▶ [Passage given]
# # # # #
It occurred to me that I could solve both problems and simplify construction by opting instead for two 12’ porches, one on the east side facing the driveway, and one on the west side letting out from the kitchen. Using the gable ends of the house meant that I could revert to 8’ walls, and both porches would give us better access to the leveled portion of the property that wraps around the north and west of the cabin.
When I look back at my sketches over the last few months, it’s interesting to see that what began as a simple 14x24 box kept growing and becoming more complicated, eventually bulking up to 20x30 and sporting a tower facing the road. Once the actual work began, however, the sketches get smaller and simpler as I begin working out the logistics of actually building the thing.
“We only need something like a hotel room with a kitchenette,” the LSW kept saying. “We can add to it later. And she’s right. The simpler it is, the better chance for success.
I hammered off most of the form ties, which – true to form – took longer than expected, and decided to wait until next weekend on the roofing tar. I still needed to check out 3 local campgrounds, and I wanted to get home in time to relax a little before the work week began again. Just before I left, however, a fox emerged from the woods and we stood for a few minutes looking at each other before he casually trotted back into the underbrush. Probably a common site to the residents of Shangri-La, but rare enough to feel a bit magical to those of us trapped in the ‘burbs. I wonder how the Boy would have reacted?
PS: Interim bill for the foundation work - $1967.50 with the rat slab still to go.
Friday, May 8, 2009
On site, the leaves were just emerging, as were the bugs. I stayed for about a half hour before the swarm reached critical mass and chased me back into the truck. The excavator did a pretty good job leveling the land; the only change I made was moving the foundation markers 10' to the east to get a clear line of sight from the gable end to the nearest CVPS pole without having to take down a 50' pine.
Wednesday, April 29, 2009
Getting rained on at least 4 times didn’t seem to negatively impact anything other than the flooring, even though it was exterior grade ply. There’s now a slight warp; I’ll need to try to minimize exposure of the cabin floors to the weather until the roof goes on. I wonder if I can subfloor after the roof is up instead of before building the walls?
I’ve got about 24 hours into it so far, and expect that I have about 16 more to go. With the exception of standing up the walls, I’ve built it myself. Math suggests that 40 hours for 10 x 8 should mean 224 hours for 16 x 28 – 28 days. I want to say that’s low, but my gut says its about right.
# # # # #
▶ [Direction a]
Answer these questions from the passage about building the cabin, one answer per line marked the same way:
(i) How long were each of the two porches the writer chose instead?
(ii) What was the interim bill for the foundation work?
(iii) How far to the east were the foundation markers moved?

▶ [Material provided]
# # # # #
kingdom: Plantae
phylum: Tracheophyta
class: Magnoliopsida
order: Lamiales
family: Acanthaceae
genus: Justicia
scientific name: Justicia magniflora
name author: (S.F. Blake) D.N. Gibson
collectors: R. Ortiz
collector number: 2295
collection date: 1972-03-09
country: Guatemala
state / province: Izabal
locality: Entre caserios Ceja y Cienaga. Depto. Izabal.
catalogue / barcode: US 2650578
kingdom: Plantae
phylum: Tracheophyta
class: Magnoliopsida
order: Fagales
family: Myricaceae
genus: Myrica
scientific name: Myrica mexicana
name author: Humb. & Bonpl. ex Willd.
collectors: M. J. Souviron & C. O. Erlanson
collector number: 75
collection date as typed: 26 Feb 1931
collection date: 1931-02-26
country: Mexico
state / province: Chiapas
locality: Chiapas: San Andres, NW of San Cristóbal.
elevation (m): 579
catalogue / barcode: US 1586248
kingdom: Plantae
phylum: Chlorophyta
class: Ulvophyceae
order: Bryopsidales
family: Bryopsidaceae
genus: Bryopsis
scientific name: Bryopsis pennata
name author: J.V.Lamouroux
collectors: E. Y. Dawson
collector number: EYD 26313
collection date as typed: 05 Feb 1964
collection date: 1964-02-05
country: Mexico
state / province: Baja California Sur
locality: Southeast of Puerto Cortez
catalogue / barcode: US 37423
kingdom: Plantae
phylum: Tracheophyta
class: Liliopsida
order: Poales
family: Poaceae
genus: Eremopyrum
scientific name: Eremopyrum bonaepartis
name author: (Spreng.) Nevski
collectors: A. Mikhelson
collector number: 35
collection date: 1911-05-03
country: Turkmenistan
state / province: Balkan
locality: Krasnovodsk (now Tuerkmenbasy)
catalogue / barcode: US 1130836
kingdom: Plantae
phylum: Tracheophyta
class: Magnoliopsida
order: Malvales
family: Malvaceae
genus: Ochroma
# # # # #
▶ [Direction b] Render the part of the records that opens with the line containing "collectors: M. J. Souviron & C. O. Erlanson" and closes with the end of the records as a JSON list of strings, one string for each line and with blank lines left out.

▶ [Expected output a]
(i) 12’
(ii) $1967.50
(iii) 10'

▶ [Expected output b]
[
  "collectors: M. J. Souviron & C. O. Erlanson",
  "collector number: 75",
  "collection date as typed: 26 Feb 1931",
  "collection date: 1931-02-26",
  "country: Mexico",
  "state / province: Chiapas",
  "locality: Chiapas: San Andres, NW of San Cristóbal.",
  "elevation (m): 579",
  "catalogue / barcode: US 1586248",
  "kingdom: Plantae",
  "phylum: Chlorophyta",
  "class: Ulvophyceae",
  "order: Bryopsidales",
  "family: Bryopsidaceae",
  "genus: Bryopsis",
  "scientific name: Bryopsis pennata",
  "name author: J.V.Lamouroux",
  "collectors: E. Y. Dawson",
  "collector number: EYD 26313",
  "collection date as typed: 05 Feb 1964",
  "collection date: 1964-02-05",
  "country: Mexico",
  "state / province: Baja California Sur",
  "locality: Southeast of Puerto Cortez",
  "catalogue / barcode: US 37423",
  "kingdom: Plantae",
  "phylum: Tracheophyta",
  "class: Liliopsida",
  "order: Poales",
  "family: Poaceae",
  "genus: Eremopyrum",
  "scientific name: Eremopyrum bonaepartis",
  "name author: (Spreng.) Nevski",
  "collectors: A. Mikhelson",
  "collector number: 35",
  "collection date: 1911-05-03",
  "country: Turkmenistan",
  "state / province: Balkan",
  "locality: Krasnovodsk (now Tuerkmenbasy)",
  "catalogue / barcode: US 1130836",
  "kingdom: Plantae",
  "phylum: Tracheophyta",
  "class: Magnoliopsida",
  "order: Malvales",
  "family: Malvaceae",
  "genus: Ochroma"
]